Except that, while at times I was completely connected, I found myself just as often disconnected. While both of her potential love-interests acted “guy-like” (sometimes a bit jealous and possessive)…
Truly, I will kill any other man who ever touches her. Laney Jo is mine, forever.
(Did I say a bit? Er… it seemed like “a bit”, until I re-read that quote).
But at times the dialogue was a bit too romantically intense. And I like that. When I’ve completely fallen for the book-guy. But there was something about the romantic declarations that was not so… “guy-like” (at least not like the heroes I usually fall for). Maybe some guys do talk like that (and fall in love and are obvious about it to that extent), but again, I have an alpha-male problem. I’m just more into the strong brooding alpha types that make the reader work for it.
But in this case, I found myself somewhat distracted by the romance, instead of melting into it. Not to mention the times I was pulled out of the book due to the heroine’s naiveté. At 19, I just… didn’t quite buy her innocence and obliviousness to the obvious, so my rapt attention would be interrupted with bouts of irritation.
Mind you, again, I’m sure there are girls out there that are very much like her (in regards to life experience or inexperience). I just didn’t connect to her as well as I would have liked to.
Drama-wise, there were a few avoidable BIG misunderstandings that had me both on edge (I was mad!) and also had me eye-rolling, screaming “Come ON!!!” I had to put the book down a few times to take a breather. There were also a few unavoidable misunderstandings ’cause of incredibly devious characters (that you saw coming a mile away, but are still appalled at the audaciousness). And a few more “mysteries” introduced that were eventually solved, but that, to me, were far more mysterious “in motion” than the actual reveal. But even with my personal reading issues, I still felt a need to finish it. I had to have answers.
And then… there’s that ending, that totally gave me that *oomph* I had been looking for. I gasped and clutched my chest and thought, WOW. WHOA. I wish I had been feeling THIS, throughout.
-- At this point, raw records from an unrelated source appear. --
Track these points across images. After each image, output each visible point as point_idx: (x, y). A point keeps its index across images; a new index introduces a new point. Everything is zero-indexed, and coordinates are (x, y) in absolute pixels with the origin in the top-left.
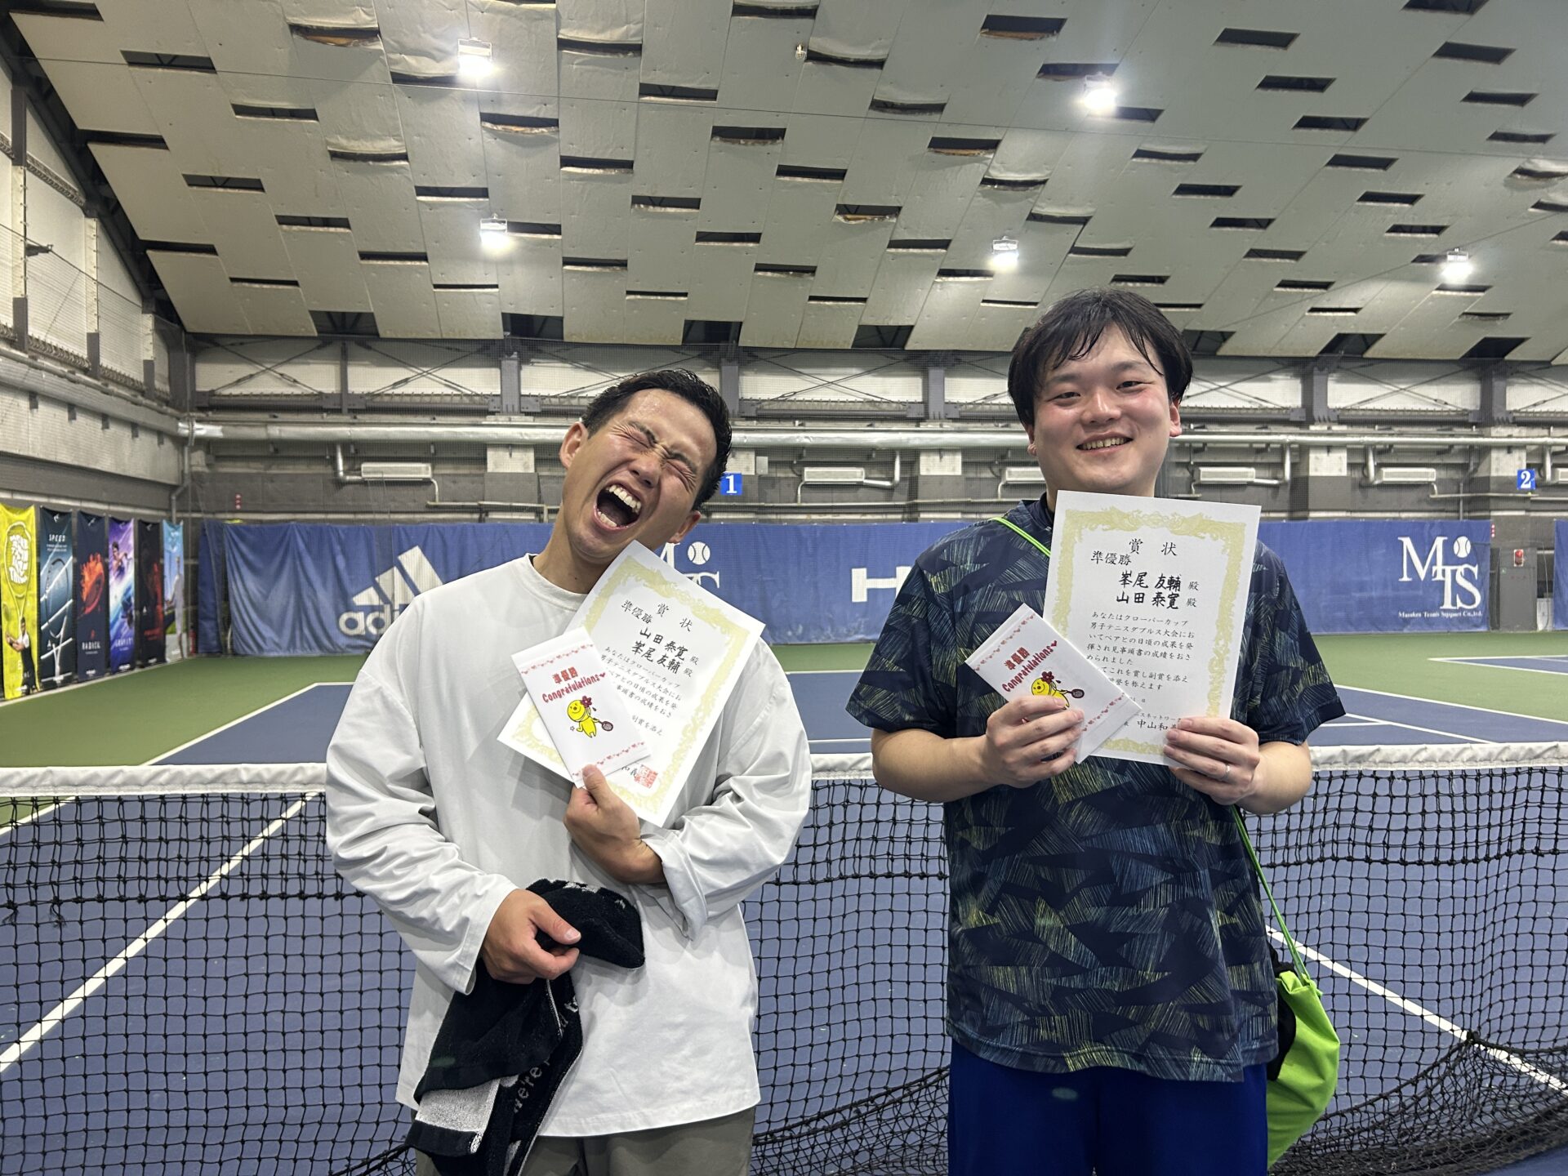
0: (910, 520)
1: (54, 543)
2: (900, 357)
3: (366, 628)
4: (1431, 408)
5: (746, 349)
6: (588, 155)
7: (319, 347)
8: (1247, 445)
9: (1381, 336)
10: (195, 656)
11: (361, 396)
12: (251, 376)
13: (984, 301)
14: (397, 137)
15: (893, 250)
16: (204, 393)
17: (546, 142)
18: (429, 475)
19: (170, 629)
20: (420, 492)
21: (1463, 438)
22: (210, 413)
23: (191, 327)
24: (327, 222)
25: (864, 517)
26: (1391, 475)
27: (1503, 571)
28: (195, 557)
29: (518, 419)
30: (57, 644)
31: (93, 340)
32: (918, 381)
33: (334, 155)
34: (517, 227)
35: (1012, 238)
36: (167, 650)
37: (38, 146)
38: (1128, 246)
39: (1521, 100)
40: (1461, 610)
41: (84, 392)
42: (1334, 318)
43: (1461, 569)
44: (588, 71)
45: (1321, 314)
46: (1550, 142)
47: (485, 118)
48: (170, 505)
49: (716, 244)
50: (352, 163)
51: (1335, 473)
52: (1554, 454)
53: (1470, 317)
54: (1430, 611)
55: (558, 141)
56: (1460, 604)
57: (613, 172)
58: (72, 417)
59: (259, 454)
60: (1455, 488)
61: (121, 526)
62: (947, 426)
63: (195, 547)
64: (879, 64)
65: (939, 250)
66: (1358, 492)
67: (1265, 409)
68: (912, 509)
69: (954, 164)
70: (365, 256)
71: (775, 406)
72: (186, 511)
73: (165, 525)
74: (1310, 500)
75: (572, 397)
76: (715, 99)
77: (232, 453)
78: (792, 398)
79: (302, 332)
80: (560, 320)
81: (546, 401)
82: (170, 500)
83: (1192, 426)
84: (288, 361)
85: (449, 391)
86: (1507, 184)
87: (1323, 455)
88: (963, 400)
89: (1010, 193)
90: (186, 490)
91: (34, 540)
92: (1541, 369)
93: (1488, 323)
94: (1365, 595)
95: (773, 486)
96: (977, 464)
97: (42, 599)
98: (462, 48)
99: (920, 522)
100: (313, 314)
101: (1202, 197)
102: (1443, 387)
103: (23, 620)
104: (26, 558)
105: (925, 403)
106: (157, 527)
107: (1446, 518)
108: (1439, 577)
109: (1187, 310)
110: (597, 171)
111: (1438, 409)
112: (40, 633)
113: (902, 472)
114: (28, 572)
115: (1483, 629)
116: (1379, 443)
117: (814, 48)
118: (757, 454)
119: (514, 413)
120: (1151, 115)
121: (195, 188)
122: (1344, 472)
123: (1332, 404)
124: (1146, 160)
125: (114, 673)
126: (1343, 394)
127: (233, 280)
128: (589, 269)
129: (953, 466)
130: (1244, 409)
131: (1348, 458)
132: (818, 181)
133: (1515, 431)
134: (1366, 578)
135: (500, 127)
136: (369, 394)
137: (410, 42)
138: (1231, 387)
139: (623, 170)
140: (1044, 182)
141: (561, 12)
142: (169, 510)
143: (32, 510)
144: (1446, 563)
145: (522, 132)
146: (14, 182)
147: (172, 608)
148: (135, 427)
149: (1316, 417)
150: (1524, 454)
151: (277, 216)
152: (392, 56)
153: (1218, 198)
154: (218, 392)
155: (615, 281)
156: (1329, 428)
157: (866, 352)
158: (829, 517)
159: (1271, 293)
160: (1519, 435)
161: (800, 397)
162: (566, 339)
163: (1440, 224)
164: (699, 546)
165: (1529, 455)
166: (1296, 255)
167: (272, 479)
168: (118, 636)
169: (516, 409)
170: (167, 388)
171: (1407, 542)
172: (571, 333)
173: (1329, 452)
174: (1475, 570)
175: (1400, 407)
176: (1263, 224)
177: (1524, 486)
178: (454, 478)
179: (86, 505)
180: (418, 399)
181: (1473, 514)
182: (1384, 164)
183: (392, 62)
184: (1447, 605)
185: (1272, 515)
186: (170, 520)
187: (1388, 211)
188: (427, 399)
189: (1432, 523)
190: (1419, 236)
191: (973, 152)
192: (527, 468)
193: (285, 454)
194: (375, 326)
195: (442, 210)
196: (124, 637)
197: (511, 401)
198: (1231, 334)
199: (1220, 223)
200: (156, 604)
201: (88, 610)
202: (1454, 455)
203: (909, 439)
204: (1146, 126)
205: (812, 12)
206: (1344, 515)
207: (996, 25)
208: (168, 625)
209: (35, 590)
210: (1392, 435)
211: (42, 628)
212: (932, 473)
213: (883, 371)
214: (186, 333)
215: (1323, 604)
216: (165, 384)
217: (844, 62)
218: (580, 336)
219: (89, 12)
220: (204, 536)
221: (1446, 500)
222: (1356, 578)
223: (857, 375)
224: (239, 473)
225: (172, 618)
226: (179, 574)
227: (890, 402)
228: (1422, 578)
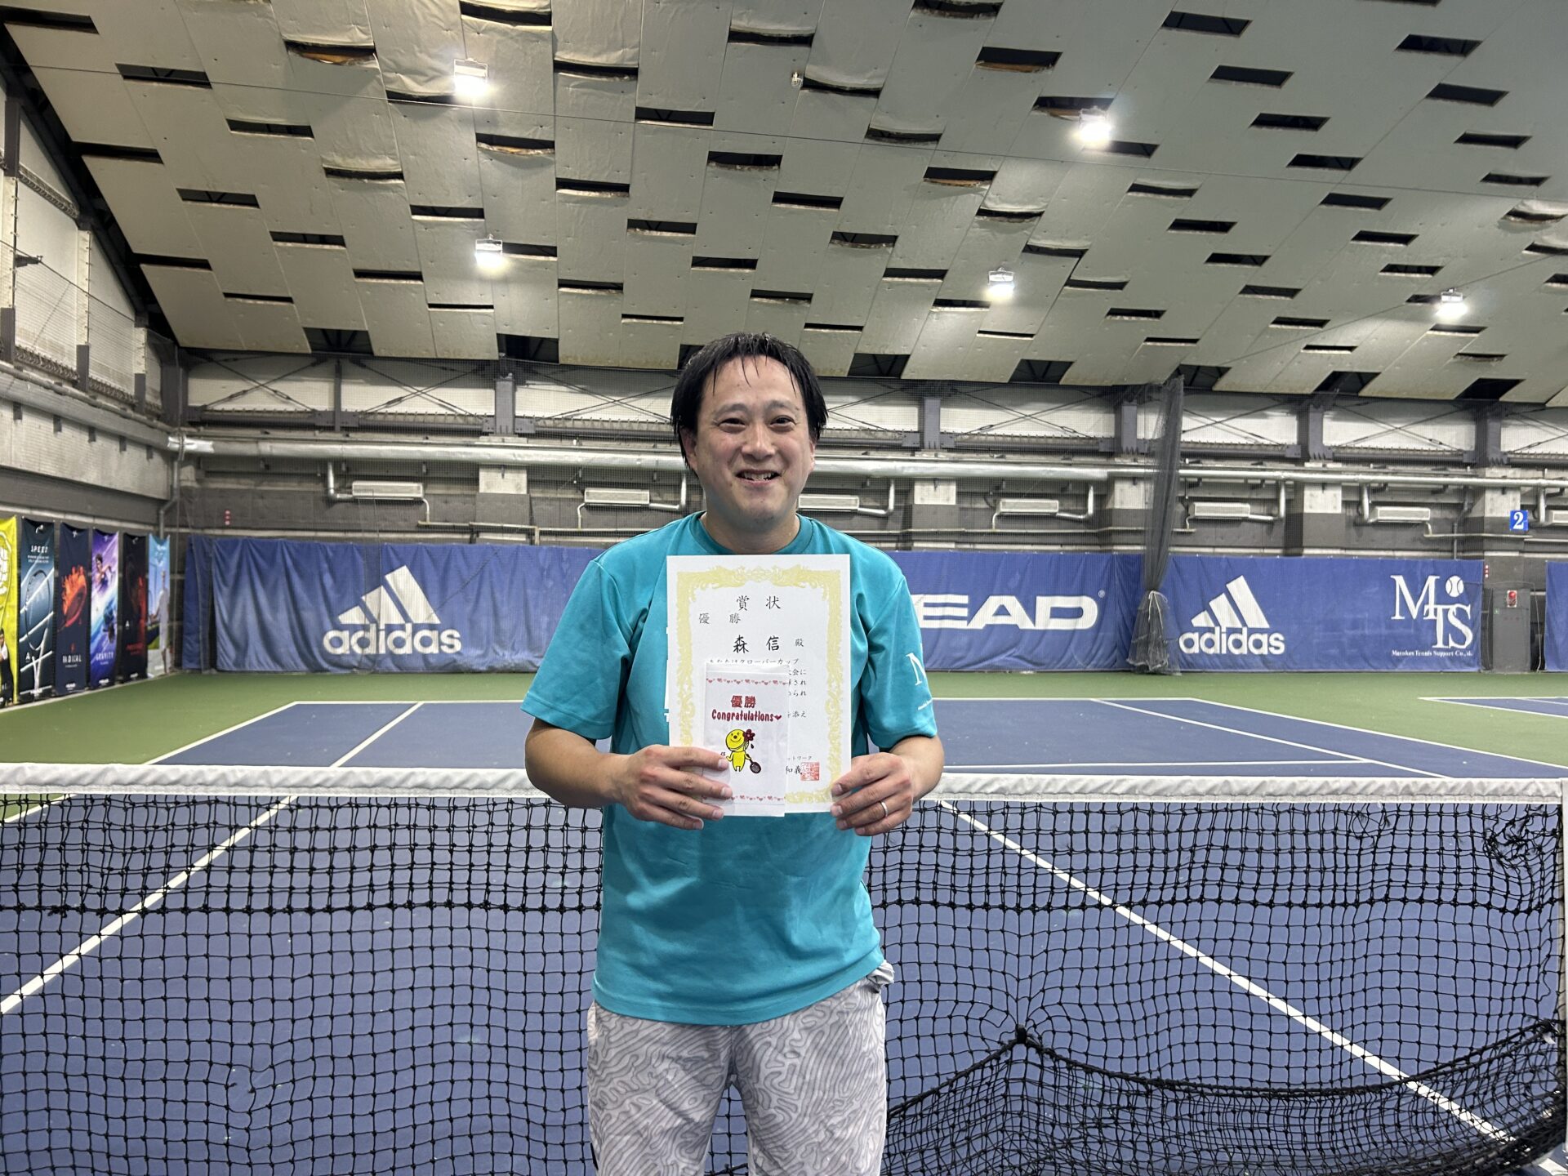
0: (905, 549)
1: (37, 554)
2: (896, 386)
3: (351, 648)
4: (1425, 447)
6: (585, 178)
7: (313, 365)
8: (1242, 481)
9: (1376, 375)
10: (178, 672)
11: (355, 414)
12: (244, 392)
13: (980, 332)
14: (393, 156)
15: (888, 279)
16: (196, 408)
17: (542, 164)
18: (420, 495)
19: (153, 644)
20: (410, 512)
21: (1457, 478)
22: (202, 428)
23: (184, 341)
24: (323, 239)
26: (1386, 514)
27: (1497, 612)
28: (181, 572)
29: (512, 440)
30: (37, 658)
31: (83, 352)
32: (913, 411)
33: (330, 172)
34: (511, 248)
35: (1007, 269)
36: (150, 665)
37: (32, 156)
38: (1124, 280)
39: (1514, 142)
40: (1453, 649)
41: (72, 403)
42: (1329, 356)
43: (1453, 608)
44: (584, 94)
45: (1317, 351)
46: (1544, 186)
47: (481, 138)
48: (158, 519)
49: (713, 269)
50: (347, 180)
51: (1330, 511)
52: (1549, 496)
53: (1464, 358)
54: (1423, 650)
55: (550, 163)
56: (1452, 644)
57: (609, 195)
58: (58, 429)
59: (250, 470)
60: (1450, 528)
61: (106, 538)
62: (942, 456)
63: (181, 562)
64: (875, 93)
65: (935, 280)
66: (1353, 531)
67: (1260, 445)
68: (906, 538)
69: (950, 195)
70: (360, 274)
72: (173, 526)
73: (151, 540)
74: (1305, 537)
75: (567, 419)
76: (710, 122)
77: (224, 469)
79: (296, 349)
80: (556, 341)
81: (540, 423)
82: (158, 514)
83: (1187, 461)
84: (281, 379)
85: (443, 411)
86: (1501, 226)
87: (1318, 492)
88: (959, 431)
89: (1005, 223)
90: (175, 504)
91: (15, 551)
92: (1537, 411)
93: (1483, 363)
94: (1359, 632)
96: (973, 495)
97: (22, 611)
98: (457, 68)
99: (913, 551)
100: (307, 330)
101: (1198, 233)
102: (1438, 428)
104: (5, 568)
105: (921, 432)
106: (143, 540)
107: (1440, 557)
108: (1431, 616)
109: (1183, 344)
110: (593, 194)
111: (1432, 448)
112: (19, 645)
113: (896, 501)
114: (7, 583)
115: (1474, 670)
116: (1374, 481)
117: (810, 75)
119: (508, 435)
120: (1146, 150)
121: (189, 203)
122: (1339, 510)
123: (1327, 441)
124: (1141, 195)
125: (95, 688)
126: (1338, 431)
127: (227, 295)
128: (585, 292)
129: (947, 496)
130: (1239, 444)
131: (1343, 496)
132: (815, 208)
133: (1510, 472)
134: (1359, 616)
135: (495, 148)
136: (362, 412)
137: (405, 61)
138: (1229, 423)
139: (619, 193)
140: (1040, 214)
141: (557, 32)
142: (157, 525)
143: (13, 521)
144: (1438, 602)
145: (518, 154)
146: (5, 193)
147: (157, 622)
148: (123, 440)
149: (1311, 454)
150: (1518, 496)
151: (272, 233)
152: (389, 75)
153: (1213, 234)
154: (210, 408)
155: (612, 304)
156: (1324, 466)
157: (863, 380)
159: (1266, 330)
160: (1513, 476)
162: (561, 362)
163: (1434, 264)
165: (1524, 496)
166: (1291, 293)
167: (262, 495)
168: (99, 650)
169: (510, 430)
170: (159, 403)
171: (1400, 581)
172: (566, 354)
173: (1323, 489)
174: (1468, 609)
175: (1396, 446)
176: (1258, 260)
177: (1516, 527)
178: (446, 499)
179: (70, 517)
180: (411, 418)
181: (1466, 554)
182: (1378, 203)
183: (391, 81)
184: (1440, 645)
185: (1266, 551)
186: (157, 535)
187: (1383, 250)
188: (421, 419)
189: (1424, 562)
190: (1413, 275)
191: (968, 183)
192: (520, 489)
193: (275, 470)
194: (370, 344)
195: (437, 229)
196: (104, 650)
197: (505, 422)
198: (1228, 369)
199: (1216, 258)
200: (139, 618)
201: (69, 623)
202: (1448, 495)
203: (903, 468)
204: (1142, 160)
205: (805, 40)
206: (1338, 552)
207: (991, 57)
208: (150, 642)
209: (14, 602)
210: (1387, 473)
211: (21, 640)
212: (926, 503)
213: (880, 399)
214: (179, 347)
215: (1315, 641)
216: (156, 398)
217: (839, 90)
218: (576, 358)
219: (84, 25)
220: (191, 550)
221: (1440, 540)
222: (1349, 616)
223: (852, 404)
224: (229, 490)
225: (155, 633)
226: (164, 589)
227: (885, 431)
228: (1414, 616)
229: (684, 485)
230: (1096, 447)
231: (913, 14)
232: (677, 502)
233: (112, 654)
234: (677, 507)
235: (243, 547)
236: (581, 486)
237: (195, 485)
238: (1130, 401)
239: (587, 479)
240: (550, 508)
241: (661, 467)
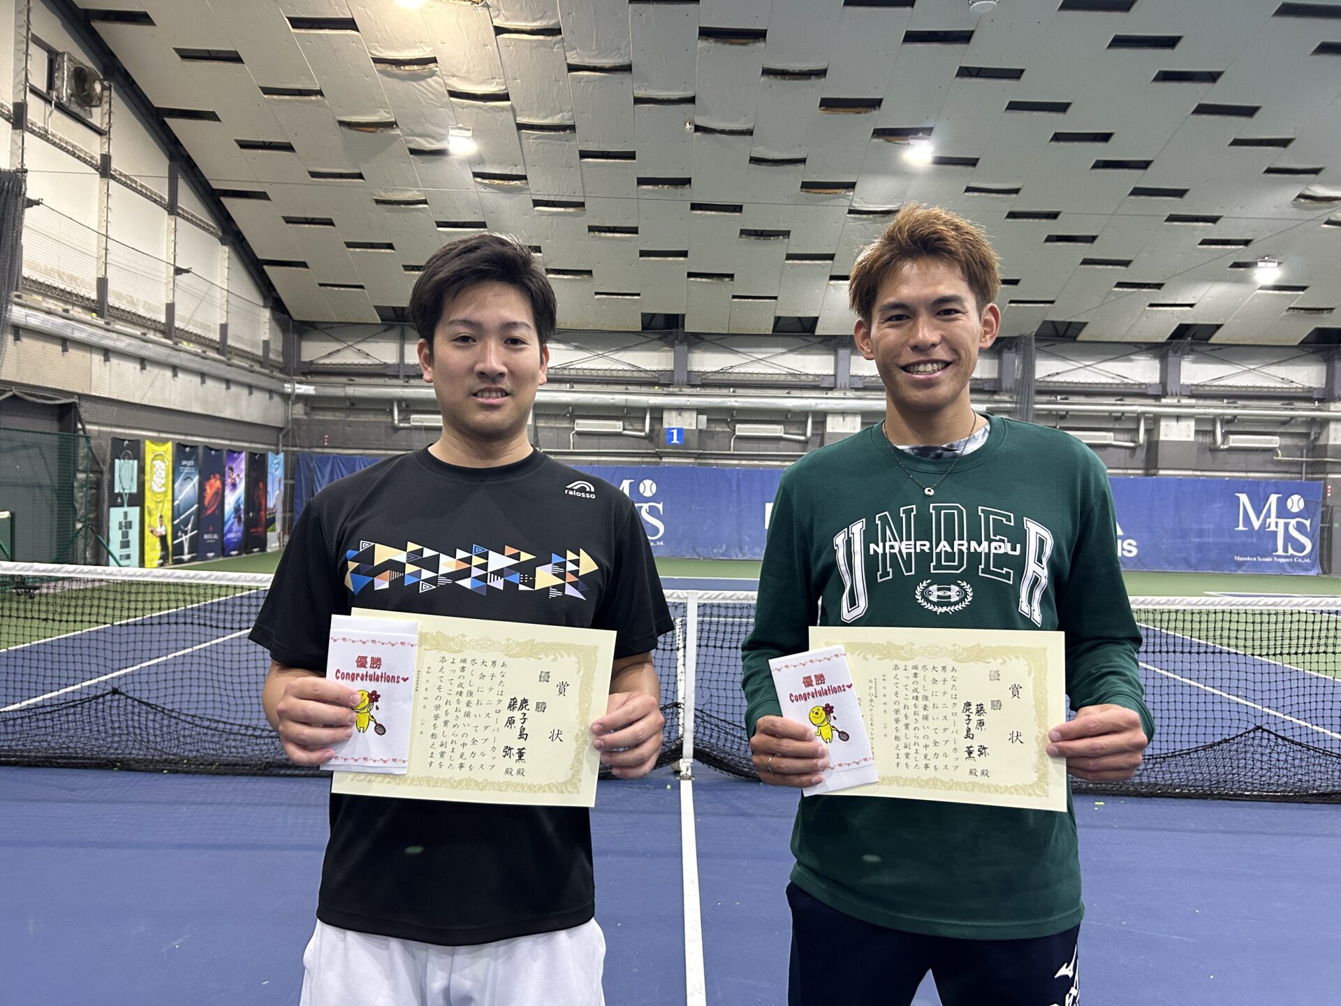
1: (185, 466)
2: (812, 340)
4: (1279, 385)
5: (692, 334)
6: (552, 198)
7: (385, 331)
8: (1107, 414)
9: (1218, 327)
14: (418, 189)
15: (790, 262)
16: (306, 363)
17: (520, 190)
19: (271, 528)
21: (1303, 411)
22: (309, 377)
23: (296, 317)
24: (379, 246)
25: (783, 464)
26: (1236, 441)
27: (1336, 525)
28: (292, 478)
30: (186, 534)
31: (224, 328)
32: (831, 358)
33: (378, 202)
36: (268, 542)
37: (188, 199)
39: (1284, 143)
40: (1292, 556)
41: (214, 364)
42: (1173, 311)
43: (1293, 522)
44: (541, 143)
45: (1160, 308)
46: (1322, 174)
47: (476, 175)
48: (276, 441)
49: (655, 258)
50: (390, 206)
51: (1183, 438)
53: (1296, 312)
54: (1264, 556)
55: (526, 189)
56: (1291, 551)
57: (571, 210)
58: (203, 382)
59: (339, 406)
60: (1299, 453)
61: (235, 455)
62: (850, 394)
63: (292, 471)
64: (749, 132)
65: (827, 262)
66: (1208, 454)
67: (1126, 384)
69: (824, 200)
70: (408, 268)
71: (718, 377)
72: (287, 446)
73: (270, 455)
74: (1160, 458)
75: (564, 368)
76: (634, 158)
77: (322, 405)
78: (730, 371)
79: (370, 321)
82: (278, 438)
83: (1059, 397)
84: (363, 341)
86: (1295, 206)
87: (1173, 423)
88: (866, 374)
90: (289, 430)
91: (171, 464)
93: (1312, 316)
94: (1204, 540)
95: (712, 438)
97: (176, 503)
98: (451, 132)
100: (377, 308)
101: (1029, 220)
102: (1290, 368)
103: (161, 517)
104: (163, 475)
105: (835, 375)
106: (263, 457)
107: (1291, 478)
108: (1273, 528)
109: (1042, 305)
110: (560, 209)
111: (1285, 386)
112: (173, 526)
113: (813, 429)
115: (1313, 573)
116: (1227, 414)
117: (698, 123)
118: (697, 414)
120: (972, 162)
121: (290, 225)
122: (1192, 438)
123: (1185, 380)
124: (976, 194)
125: (228, 557)
126: (1194, 372)
127: (321, 285)
128: (566, 277)
129: (853, 426)
130: (1107, 384)
131: (1196, 425)
132: (722, 213)
134: (1204, 527)
135: (487, 181)
137: (418, 130)
138: (1095, 366)
139: (578, 208)
141: (514, 105)
142: (277, 445)
143: (169, 446)
144: (1278, 517)
145: (503, 184)
146: (169, 226)
147: (273, 513)
148: (251, 387)
149: (1169, 392)
151: (345, 243)
152: (407, 138)
153: (1045, 221)
154: (315, 362)
155: (586, 285)
156: (1179, 401)
157: (786, 336)
158: (756, 462)
159: (1111, 292)
161: (736, 370)
163: (1246, 238)
164: (648, 482)
166: (1126, 263)
167: (350, 424)
168: (230, 531)
170: (281, 359)
171: (1244, 498)
173: (1178, 421)
174: (1308, 523)
175: (1250, 384)
176: (1089, 239)
179: (211, 441)
181: (1313, 476)
182: (1180, 193)
183: (410, 142)
184: (1280, 552)
185: (1129, 471)
186: (274, 451)
187: (1195, 228)
189: (1267, 482)
190: (1228, 247)
191: (836, 191)
193: (357, 407)
196: (234, 531)
198: (1088, 324)
199: (1052, 239)
200: (260, 510)
201: (209, 512)
202: (1297, 425)
203: (817, 404)
204: (970, 169)
205: (691, 100)
206: (1190, 473)
207: (828, 104)
208: (270, 525)
209: (170, 497)
210: (1236, 408)
211: (175, 522)
212: (836, 431)
213: (803, 350)
214: (293, 320)
215: (1164, 546)
216: (279, 356)
217: (723, 132)
218: (566, 324)
219: (212, 116)
220: (299, 463)
221: (1291, 463)
222: (1195, 526)
223: (783, 354)
224: (328, 420)
225: (273, 521)
226: (280, 490)
227: (807, 375)
228: (1256, 527)
229: (648, 417)
230: (981, 387)
231: (763, 79)
232: (643, 430)
233: (240, 534)
234: (643, 434)
235: (333, 461)
236: (573, 418)
237: (305, 417)
238: (1010, 349)
239: (576, 413)
240: (550, 434)
241: (629, 404)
Just when I thought I knew what I wanted, the ending threw me, and it took my 3 star “feel” for the book to a 4 to 4.5 star (in THAT moment). For that raw honesty that slashed my heart for a split-second. It was enough to get me, and interest me in more.
It took me from “yeah… okay”, to “OMG!” I found myself immediately envisioning how the next installment might go, and knowing that the angst *could* be really good (if allowed to cultivate in a more… “real feel”, that is). I think I just need a little more character connect-ability, more rawness, more honest-reality from the situations at hand, and I think I’ll be right there with it.
Okay so 3 to 3.5 stars for the most part, and 4 stars (maybe even 4.5 stars) for that extra *oomph* towards the end.
Overall? 3.5 stars (but leaving me with a “want” for more).